Example streaming problem: Credit card fraud detection

It’s not uncommon for a decent size bank to receive tens of millions of credit card transactions a day. Each of those transactions have to be analyzed for suspicious activity. The work can be easily broken down into sequential processing of chunks of data, because the transactions already have this natural separation. We can easily add as many processors as we want by simply hooking up more processing computers to the stream. This would be a perfect example of a streaming application.

 

3 hot streaming technologies on the market

 

Akka Streams

This is a low level streaming technology that requires advanced programming knowledge. It it based on Akka Actors, and allows very fine grained control of building data streams.

Spark Streams

This is is based on Spark, which is a batch based transformation technology. The greatest benefits of using Spark are that it can easily be spread over a cluster, so that many computers can act together to contain the data and do complex transformations on them, without requiring the knowledge of programming, One only needs to understand SQL to create transformations using Spark.

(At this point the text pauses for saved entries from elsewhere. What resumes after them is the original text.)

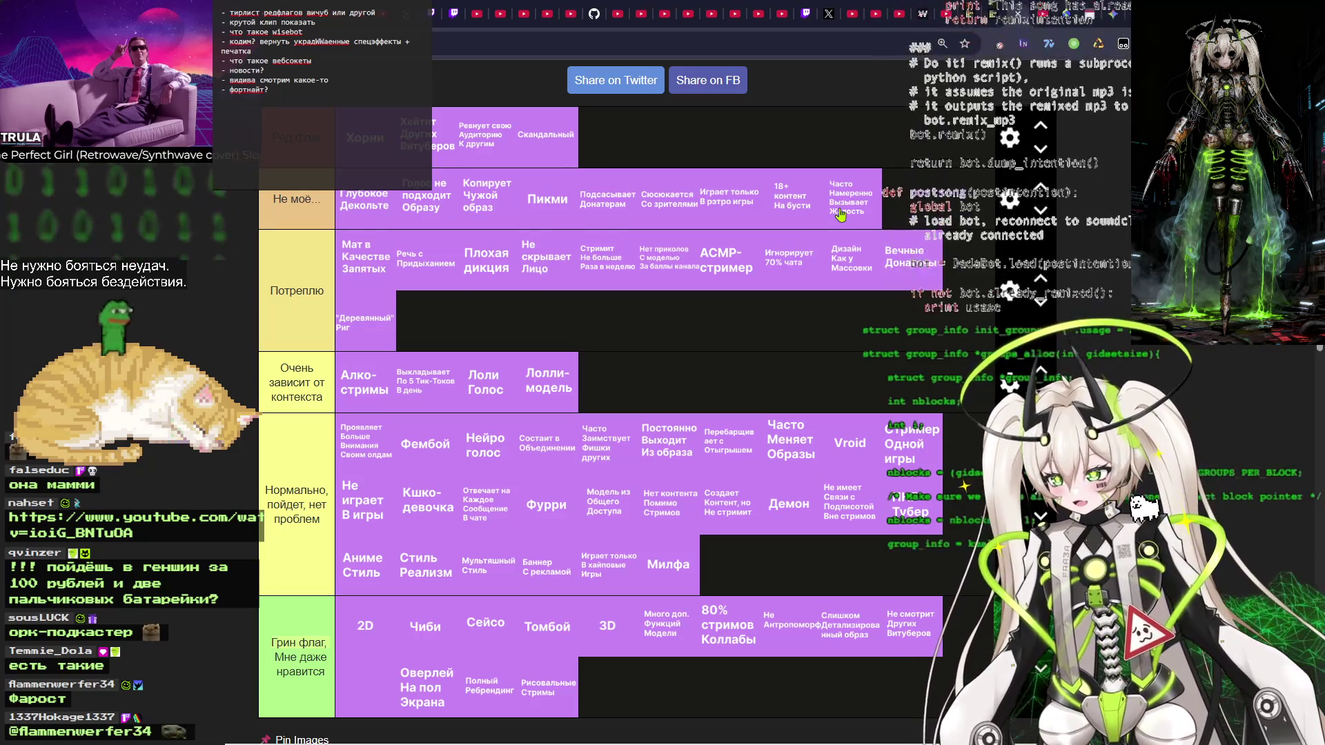
# Carry Часто Намеренно Вызывает Жалость out of Не моё to the end of Ред флаг, after Скандальный.
pyautogui.moveTo(862, 199); pyautogui.dragTo(852, 207)
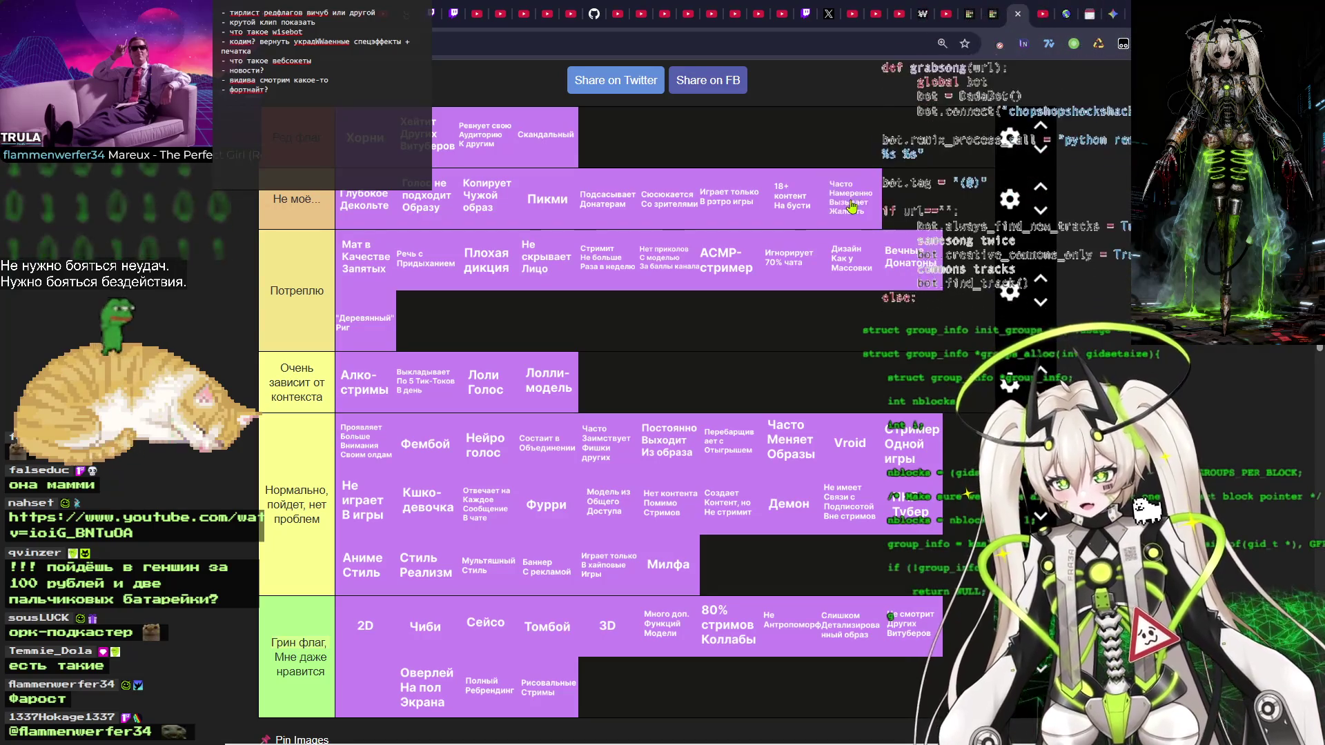
pyautogui.scroll(-5, 635, 333)
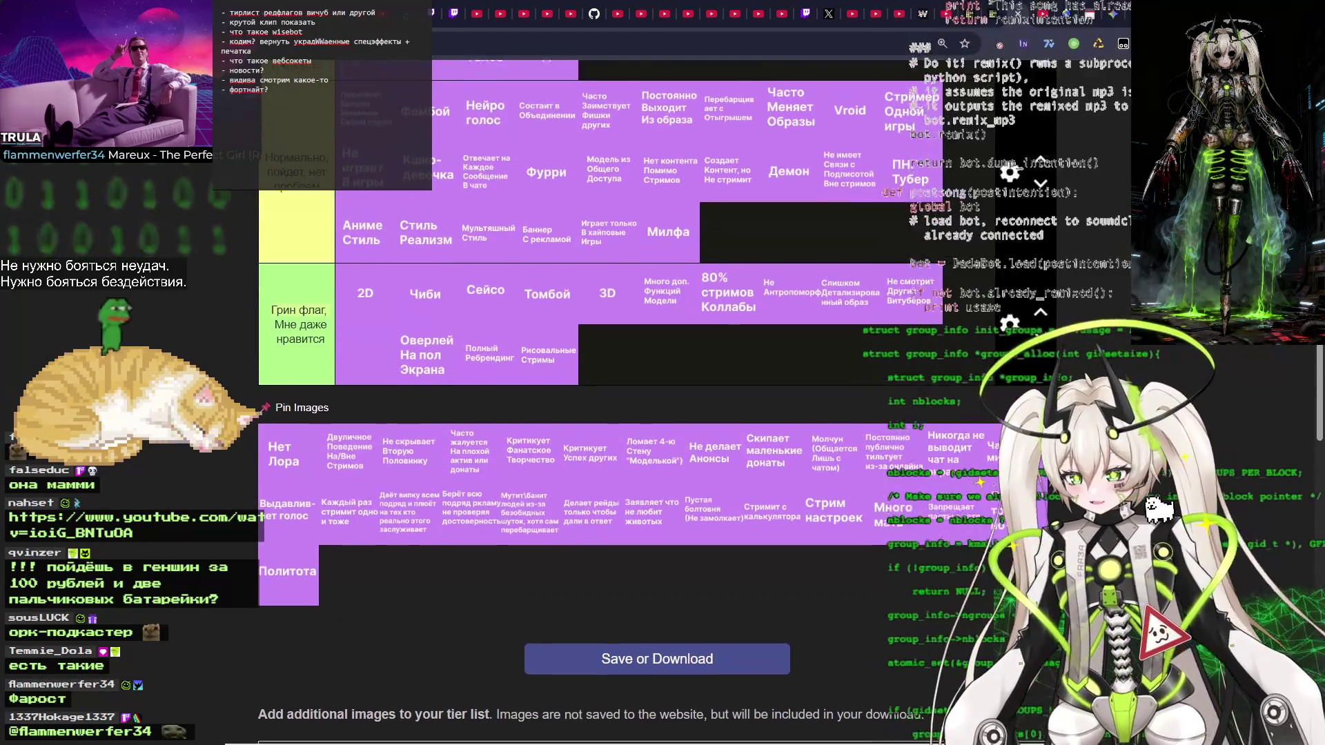
pyautogui.scroll(5, 662, 345)
pyautogui.moveTo(852, 200)
pyautogui.mouseDown()
pyautogui.moveTo(676, 138)
pyautogui.moveTo(618, 153)
pyautogui.mouseUp()
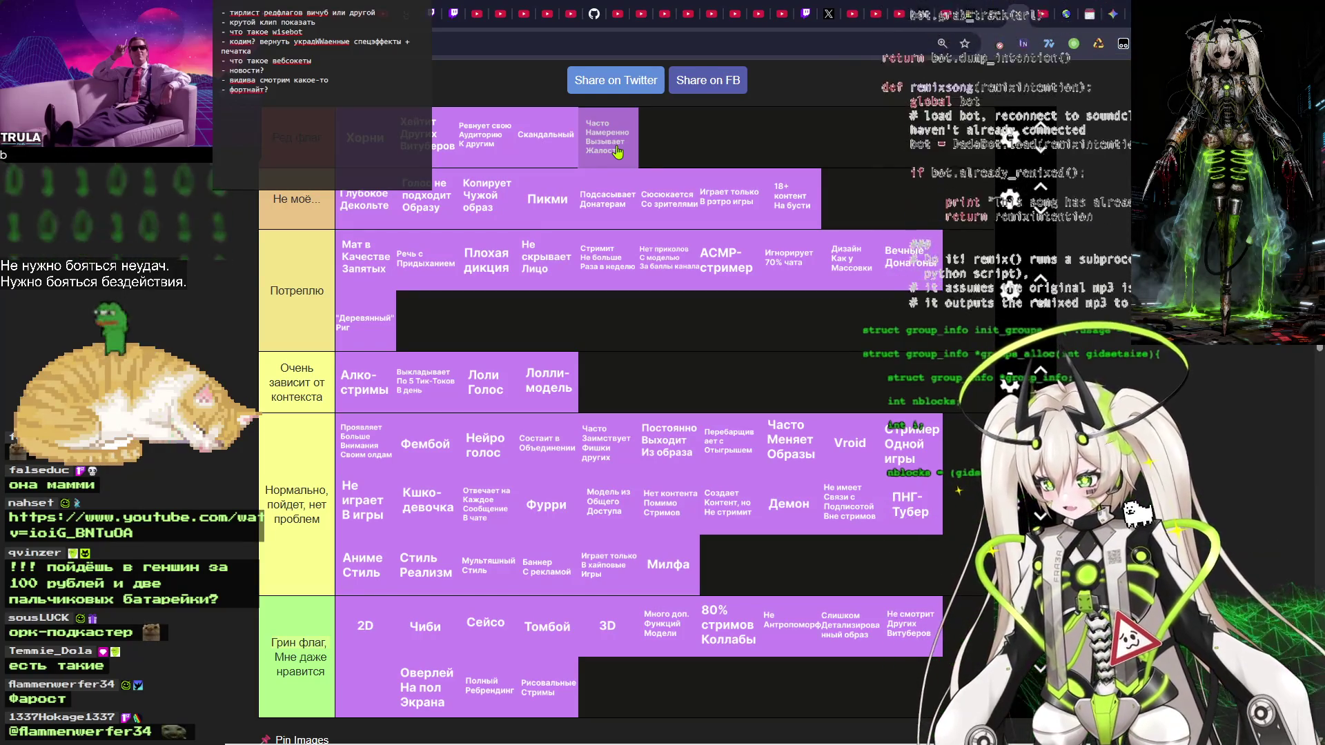
pyautogui.moveTo(618, 153); pyautogui.dragTo(619, 152)
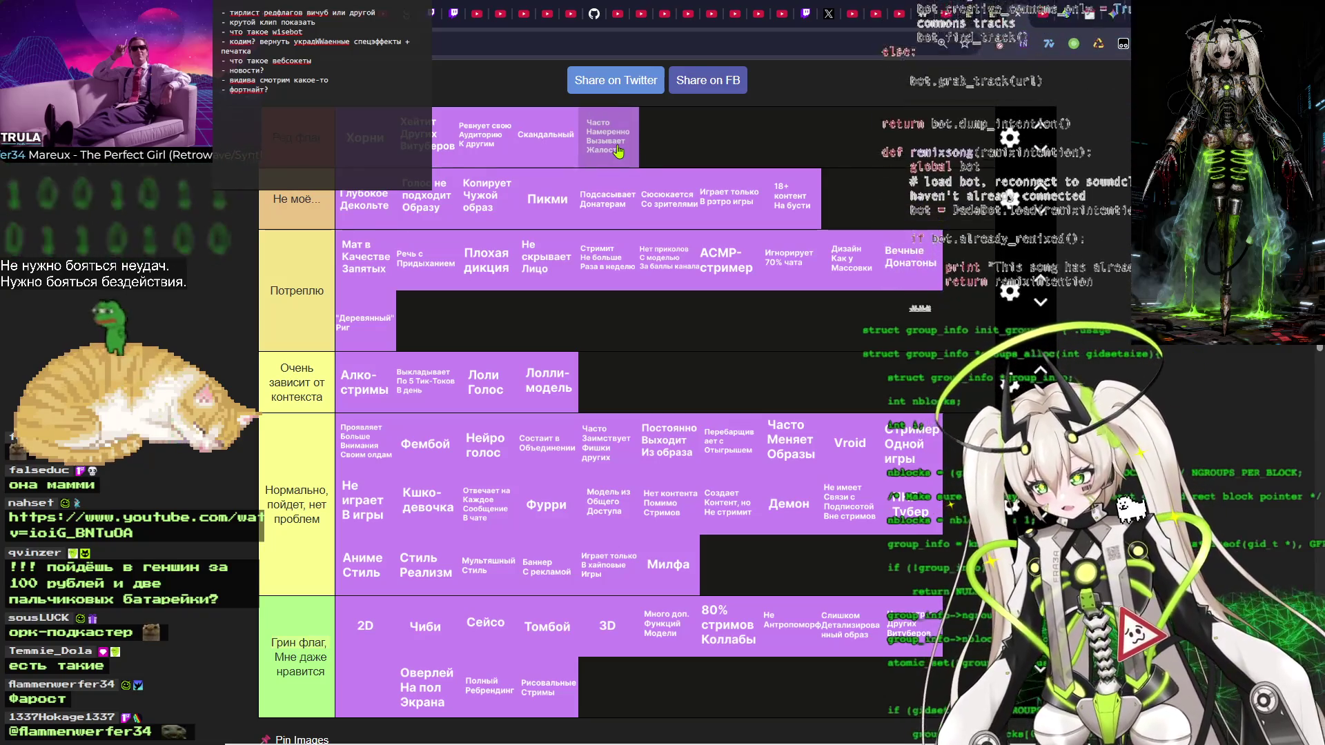
pyautogui.moveTo(616, 151)
pyautogui.mouseDown()
pyautogui.moveTo(648, 150)
pyautogui.moveTo(621, 153)
pyautogui.mouseUp()
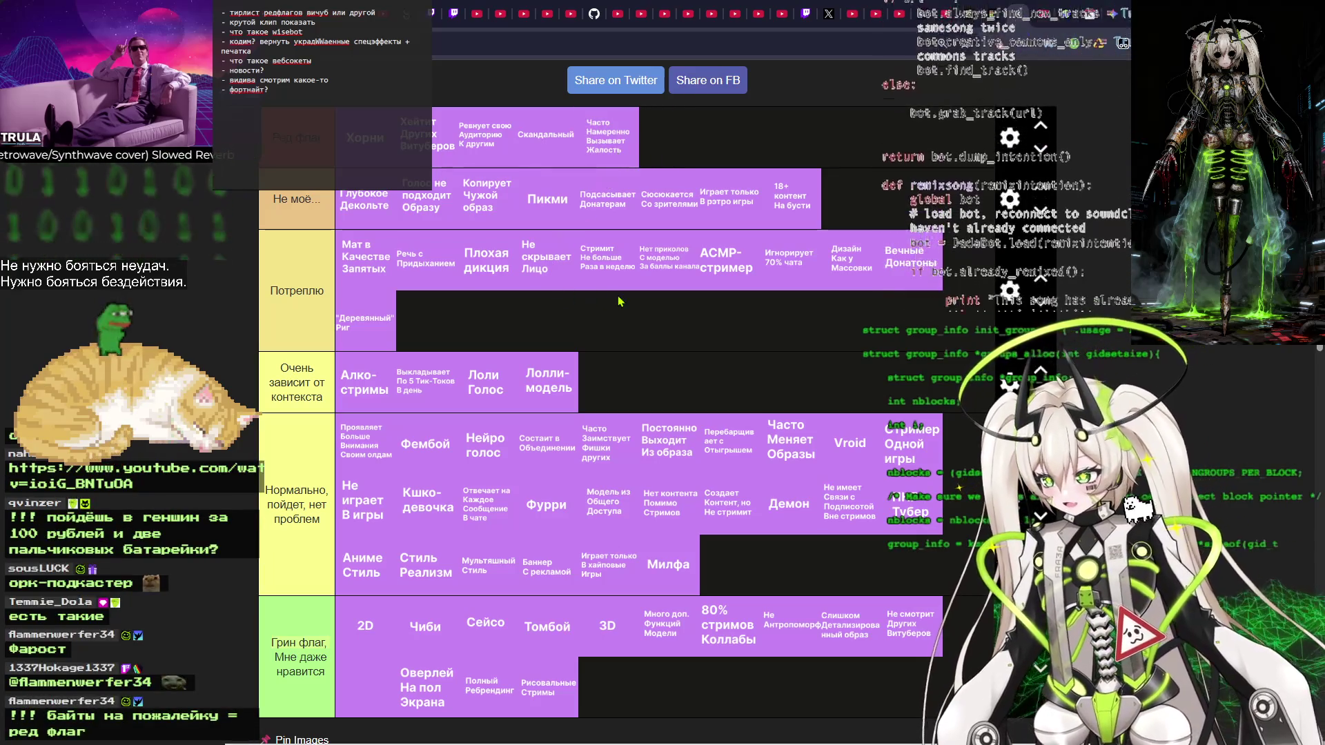
pyautogui.scroll(-1, 600, 317)
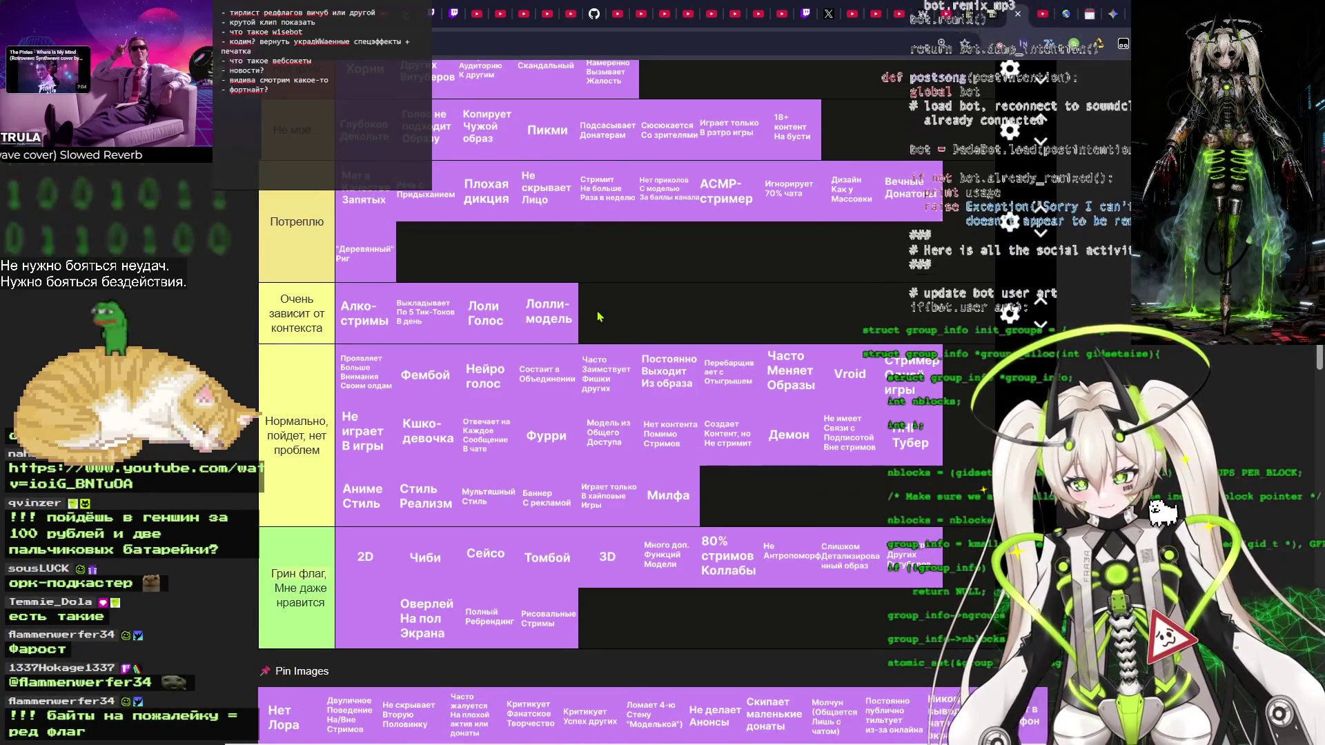
pyautogui.scroll(2, 565, 296)
pyautogui.moveTo(612, 218)
pyautogui.mouseDown()
pyautogui.moveTo(638, 216)
pyautogui.moveTo(610, 218)
pyautogui.moveTo(318, 604)
pyautogui.moveTo(224, 524)
pyautogui.mouseUp()
pyautogui.moveTo(995, 241)
pyautogui.mouseDown()
pyautogui.moveTo(890, 414)
pyautogui.moveTo(756, 578)
pyautogui.moveTo(584, 683)
pyautogui.moveTo(413, 654)
pyautogui.moveTo(236, 731)
pyautogui.moveTo(141, 718)
pyautogui.mouseUp()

Spark Streaming essentially reads rows from a streamed source, most often Kafka, then processes them as micro-batches. It’s not a native streaming technology. It breaks the stream into these micro-batches, and subsequently simply uses the batch Spark API on them

Despite this fact that streaming was an afterthought for Spark, this is a very popular streaming platform because it can use all the complex transformations and aggregations which have been developed for Spark over many years. This includes an advanced data science library Spark ML, which is the tool of choice for many analytics projects. For instance you can build regression models from Kafka streams using Spark packages for processing and Jupiter Notebook as your front end, with very minimal programming knowledge.

Flink

Then there is this technology which aims at putting the Spark folks out of business. Flink was constructed from the ground up to be stream-based. It does not turn its data streams into micro-batches,

While undoubtedly this is a more modern streaming technology, it does not have the rich echo system of Spark transformations, which limits its popularity.